“At some point, you no longer feel the world is yours,” Audrey Diwan can be heard saying in “Room 999,” asked to articulate her thoughts on the current state of cinema and whether it will live on. For the director who took the world by storm with just her second directorial effort “Happening” less than a year before director Lubna Playoust catches in her at Cannes in 2022, this comes across as a particularly dire pronouncement, having only just arrived, but watching her kids experience media, she observes, “It’s like they’re watching while they’re blinking,” describing the different needs they have for narrative context that seem to be out of line with how stories are currently told in film, including her own, when they are much more accustomed to watching short videos that can provide instant gratification.
There’s a sense that “Room 999” seems future proof in this regard when one can easily imagine a long, healthy afterlife on the Internet in bits and pieces when a collection of world-class filmmakers, fresh off walking the Croisette are brought into a hotel room just nearby to ruminate on the technological and cultural shifts that have posed existential threats to the artform, offering insights that are both memorable and memeable. Some comfort for cinephiles can be taken immediately when the film is actually a reworking of “Room 666,” a similar experiment that Wim Wenders conducted in the exact same location near the Paris airport in 1982, posing the same questions about the viability of the medium when feeling a homogenization of the form to the likes of Jean-Luc Godard, Susan Seidelman, Rainer Werner Fassbinder, Steven Spielberg and Michelangelo Antonioni and receiving the same mix of optimism and doom, and reviving the discussion alone seems like an acknowledgment its ongoing vitality rather than a nail in the coffin.
Wenders himself comes to christen “Room 999,” the only one from the original film to do, and sets the tone for the entire affair in wandering around the room that the crew exits just after positioning the camera, considering the entire history of the format from a fairground attraction to global business, the impact of digital technology as both as democratizing force and one that gradually diminishes the number of people involved in the process, and sees both the death of the form as we know it and a subsequent rebirth. With all that ground covered so thoughtfully in the opening minutes, it may seem like there’s nothing left for the 29 other filmmakers that Playoust has assembled (exceeding the 16 that Wenders invited for his film), but one would be wise to stay and the film itself makes the case for the form as an still all-too-rare space that rewards undivided attention and can convey a marketplace of ideas like no other. (Though “Babyteeth” director Shannon Murphy’s blunt appraisal of theaters letting in people with cell phones also does the trick.)

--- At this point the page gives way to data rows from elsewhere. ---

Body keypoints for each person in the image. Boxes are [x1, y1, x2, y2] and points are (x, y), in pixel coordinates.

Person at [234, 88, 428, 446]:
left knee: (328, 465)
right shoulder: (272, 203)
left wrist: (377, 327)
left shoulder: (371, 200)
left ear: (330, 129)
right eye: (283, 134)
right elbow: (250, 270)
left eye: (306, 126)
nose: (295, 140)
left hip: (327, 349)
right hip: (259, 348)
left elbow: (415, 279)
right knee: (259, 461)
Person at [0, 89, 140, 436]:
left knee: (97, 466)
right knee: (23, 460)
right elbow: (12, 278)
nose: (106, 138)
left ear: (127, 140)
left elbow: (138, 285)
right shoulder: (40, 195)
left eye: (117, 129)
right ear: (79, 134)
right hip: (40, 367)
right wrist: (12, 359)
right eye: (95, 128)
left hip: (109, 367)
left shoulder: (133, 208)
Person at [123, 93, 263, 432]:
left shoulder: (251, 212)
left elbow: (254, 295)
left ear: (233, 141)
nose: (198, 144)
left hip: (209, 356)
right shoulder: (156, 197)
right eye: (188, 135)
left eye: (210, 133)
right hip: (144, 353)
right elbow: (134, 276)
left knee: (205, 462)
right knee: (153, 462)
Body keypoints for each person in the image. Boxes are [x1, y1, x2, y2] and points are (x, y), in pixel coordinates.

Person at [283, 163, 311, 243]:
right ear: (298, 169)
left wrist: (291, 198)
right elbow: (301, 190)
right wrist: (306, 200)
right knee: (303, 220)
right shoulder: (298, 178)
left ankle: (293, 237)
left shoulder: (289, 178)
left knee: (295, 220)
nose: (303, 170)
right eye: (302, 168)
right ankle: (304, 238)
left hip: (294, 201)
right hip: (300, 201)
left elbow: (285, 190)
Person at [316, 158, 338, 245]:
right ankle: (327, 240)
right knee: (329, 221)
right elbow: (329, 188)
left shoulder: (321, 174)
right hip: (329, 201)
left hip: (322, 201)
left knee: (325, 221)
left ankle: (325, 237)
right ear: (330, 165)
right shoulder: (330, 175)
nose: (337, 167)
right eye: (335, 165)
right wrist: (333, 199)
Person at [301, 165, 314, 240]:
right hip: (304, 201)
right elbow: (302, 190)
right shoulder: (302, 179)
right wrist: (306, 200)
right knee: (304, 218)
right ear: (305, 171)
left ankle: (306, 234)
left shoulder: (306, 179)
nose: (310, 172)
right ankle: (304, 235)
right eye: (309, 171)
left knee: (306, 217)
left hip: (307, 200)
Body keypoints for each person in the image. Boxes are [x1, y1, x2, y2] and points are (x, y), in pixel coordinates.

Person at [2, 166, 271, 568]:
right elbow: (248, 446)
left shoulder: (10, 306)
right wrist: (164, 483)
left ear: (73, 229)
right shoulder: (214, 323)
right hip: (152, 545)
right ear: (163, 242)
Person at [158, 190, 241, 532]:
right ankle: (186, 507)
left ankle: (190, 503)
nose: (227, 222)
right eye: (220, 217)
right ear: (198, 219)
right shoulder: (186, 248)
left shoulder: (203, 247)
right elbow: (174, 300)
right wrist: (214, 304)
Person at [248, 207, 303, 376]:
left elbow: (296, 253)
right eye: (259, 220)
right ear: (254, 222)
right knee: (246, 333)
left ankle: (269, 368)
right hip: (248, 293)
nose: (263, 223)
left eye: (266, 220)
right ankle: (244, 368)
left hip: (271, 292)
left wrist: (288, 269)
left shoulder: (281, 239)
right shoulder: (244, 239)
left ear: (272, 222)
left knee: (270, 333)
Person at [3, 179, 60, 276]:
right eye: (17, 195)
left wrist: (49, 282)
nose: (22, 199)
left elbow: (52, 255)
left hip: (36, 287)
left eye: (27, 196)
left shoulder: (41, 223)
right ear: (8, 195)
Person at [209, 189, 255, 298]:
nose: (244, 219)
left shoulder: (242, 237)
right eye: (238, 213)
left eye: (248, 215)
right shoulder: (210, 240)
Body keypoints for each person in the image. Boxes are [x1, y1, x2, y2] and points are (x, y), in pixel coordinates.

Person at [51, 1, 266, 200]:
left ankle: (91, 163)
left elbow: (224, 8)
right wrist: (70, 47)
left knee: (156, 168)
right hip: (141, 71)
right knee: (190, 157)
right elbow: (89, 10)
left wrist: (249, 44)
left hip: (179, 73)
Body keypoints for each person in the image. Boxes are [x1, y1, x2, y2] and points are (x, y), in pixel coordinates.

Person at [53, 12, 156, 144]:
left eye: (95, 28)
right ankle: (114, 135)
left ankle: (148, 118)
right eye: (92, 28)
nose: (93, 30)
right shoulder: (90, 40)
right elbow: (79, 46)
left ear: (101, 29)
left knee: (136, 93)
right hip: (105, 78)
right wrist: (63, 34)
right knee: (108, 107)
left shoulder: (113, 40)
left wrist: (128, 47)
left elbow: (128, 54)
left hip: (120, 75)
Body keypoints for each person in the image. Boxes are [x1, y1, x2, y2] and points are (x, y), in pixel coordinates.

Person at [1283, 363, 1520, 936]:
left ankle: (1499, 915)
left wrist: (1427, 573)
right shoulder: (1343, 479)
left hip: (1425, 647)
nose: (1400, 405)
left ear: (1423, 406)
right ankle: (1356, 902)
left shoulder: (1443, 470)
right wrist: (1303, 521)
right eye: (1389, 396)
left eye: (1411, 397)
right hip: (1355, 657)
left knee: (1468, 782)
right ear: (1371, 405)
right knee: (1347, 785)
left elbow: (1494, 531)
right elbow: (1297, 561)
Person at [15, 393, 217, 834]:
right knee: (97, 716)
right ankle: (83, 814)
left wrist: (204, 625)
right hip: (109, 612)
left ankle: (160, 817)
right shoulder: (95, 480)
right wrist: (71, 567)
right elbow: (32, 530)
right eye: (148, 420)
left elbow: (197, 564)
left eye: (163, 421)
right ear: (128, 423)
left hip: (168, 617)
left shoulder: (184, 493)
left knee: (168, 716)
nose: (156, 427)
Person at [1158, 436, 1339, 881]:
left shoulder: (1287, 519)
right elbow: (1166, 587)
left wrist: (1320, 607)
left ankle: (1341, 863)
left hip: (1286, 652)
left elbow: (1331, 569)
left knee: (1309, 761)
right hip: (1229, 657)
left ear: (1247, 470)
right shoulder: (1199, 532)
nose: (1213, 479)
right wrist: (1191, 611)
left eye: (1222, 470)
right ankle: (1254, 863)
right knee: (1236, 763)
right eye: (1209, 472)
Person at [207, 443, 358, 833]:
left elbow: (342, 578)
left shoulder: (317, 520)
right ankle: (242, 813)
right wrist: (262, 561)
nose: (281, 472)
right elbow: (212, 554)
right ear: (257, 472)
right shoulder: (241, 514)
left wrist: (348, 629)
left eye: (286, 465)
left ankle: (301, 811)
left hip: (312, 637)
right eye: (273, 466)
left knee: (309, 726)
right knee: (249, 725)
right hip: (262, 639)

Playoust finds that if you give the room to directors, they will find ways to make it their own as Baz Luhrmann, unprompted, manages to manipulate a curtain to unveil his appearance and “Return to Seoul” director Davy Chou can’t help but be inspired to notice among the hotel’s TV offerings are both versions of “Twin Peaks,” which he cites as proof that as difficult as it may be to get original visions through the system, it isn’t impossible. There are both pessimists (James Gray, who credits his Russian Jewish upbringing ) and optimists (Joachim Trier says he wouldn’t be making movies if he wasn’t one) among the bunch and the variety of filmmakers on hand are enough to touch on every dimension of experiencing cinema in the present day and how it reaches audiences you could think of, and probably a few that have been less considered.
It’s savvy to include British director Ayo Akingbade, who has yet to direct a feature speaking to the voices that remain held back in the current environment, while Monia Chokri considers the high price of tickets, and Alice Winocour’s consultation with legendary production designer Dean Tavoularis before her sit-down yields a provocative concern about how the production flow has “standardized images.” (A similar notion was raised by Brian De Palma about the prevalence of pre-visualization in the documentary “De Palma.”) Although all the participants are said to have the floor for 12 minutes – the 1982 version limited participants to 10 due to the amount of time on a film reel – Playoust and editor Nicolás Longinotti are judicious in their editor, as it seems many of the subjects are in getting their point across, and in sharing their perspectives, “Room 999” fulfills the promise of being able to see a different side of things when opinions range so vastly but the underlying passion is shared by all.
“Room 999” does not yet have U.S. distribution.